I have few frustrations with the way my computer science degree is taught, but my biggest by far has been the conspicuous lack of practical skills such as Git.

I understand this is partly by design, because it's a computer science degree and not a software engineering degree, but only 1 or 2 months in, you start being assigned group projects that pretty much require version control. I've also heard this complaint about computer science degrees before, so with that in mind, here's a crash course.

 Goals & Assumptions

My goal with this crash course is to get you to the point where you can contribute to a pair or group project effectively. I'm not aiming for you to understand the inner workings of Git, but it's important that I explain enough for you to build a basic mental model.

At some point, I'll write a tutorial on this too and link to it here, but for now you'll have to fend for yourself (sorry).
I'm very open to emails that correct this paragraph if needed.

Email Me

Version Control

What

Version control has two main purposes:

Git is the version control software that's most commonly used by software developers, and with good reason; when Git came around, it was able to replace a lot of other tools that are now widely regarded as having been much harder to use and more error-prone.

Lots of other software that you might have used has version control features, to more or less of an extent (e.g. Google Docs and Microsoft Word). Google Docs is a particularly visible example; multiple people can edit the same document at the same time and all of their changes are kept, and it does have a version history.

Why

At this point, you might be thinking that another piece of software to do this is unnecessary, or an inconvenience. You might be thinking that you've been getting by just fine until now. In that case, here are just a few of the reasons why I think learning Git is worth the effort:

Personally, if I applied for a job and they didn't consider Git essential and require me to know how to use it, I would consider that a red flag.

Getting Started

With that out of the way, let's start by installing `git`. Once you've done that, make sure you configure your authorship information:

Installing Git

$ git config --global user.name "Your Name"
$ git config --global user.email youremail@example.com

You might also want to configure which editor Git should use.

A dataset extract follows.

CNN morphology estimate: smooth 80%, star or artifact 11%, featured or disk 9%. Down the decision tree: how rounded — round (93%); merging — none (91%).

The default (if you haven't set up a default editor with `$EDITOR`) is probably `vim`, which could be frustrating if you don't know how to use it. For example, you could set the editor to Visual Studio Code:

$ git config --global core.editor "code --wait"
You can find more information about first-time setup and setting your text editor here:

First Time Setup

Setting an Editor

Repositories

Git works by designating a particular folder as a "repository", which means that it will track changes to any files in that folder or its children.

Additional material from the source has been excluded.